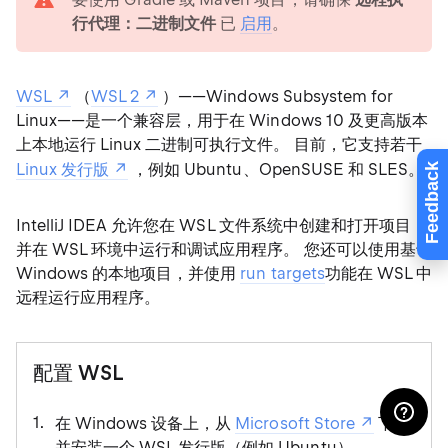
行代理：二进制文件
已
启用
。
WSL
（
WSL 2
）——Windows Subsystem for
Linux——是一个兼容层，用于在 Windows 10 及更高版本
上本地运行 Linux 二进制可执行文件。 目前，它支持若干
Linux 发行版
，例如 Ubuntu、OpenSUSE 和 SLES。
Feedback
IntelliJ IDEA 允许您在 WSL 文件系统中创建和打开项目，
并在 WSL 环境中运行和调试应用程序。 您还可以使用基于
Windows 的本地项目，并使用
run targets
功能在 WSL 中
远程运行应用程序。
配置 WSL
在 Windows 设备上，从
Microsoft Store
下载
并安装一个 WSL 发行版（例如 Ubuntu）。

───

> [WORK REQUEST]:
Put every line of text from the rows above into a numbered list, skipping any blank lines and leaving the pictures out.

> [ANSWER FOR THIS EXERCISE]:
1. 行代理：二进制文件
2. 已
3. 启用
4. 。
5. WSL
6. （
7. WSL 2
8. ）——Windows Subsystem for
9. Linux——是一个兼容层，用于在 Windows 10 及更高版本
10. 上本地运行 Linux 二进制可执行文件。 目前，它支持若干
11. Linux 发行版
12. ，例如 Ubuntu、OpenSUSE 和 SLES。
13. Feedback
14. IntelliJ IDEA 允许您在 WSL 文件系统中创建和打开项目，
15. 并在 WSL 环境中运行和调试应用程序。 您还可以使用基于
16. Windows 的本地项目，并使用
17. run targets
18. 功能在 WSL 中
19. 远程运行应用程序。
20. 配置 WSL
21. 在 Windows 设备上，从
22. Microsoft Store
23. 下载
24. 并安装一个 WSL 发行版（例如 Ubuntu）。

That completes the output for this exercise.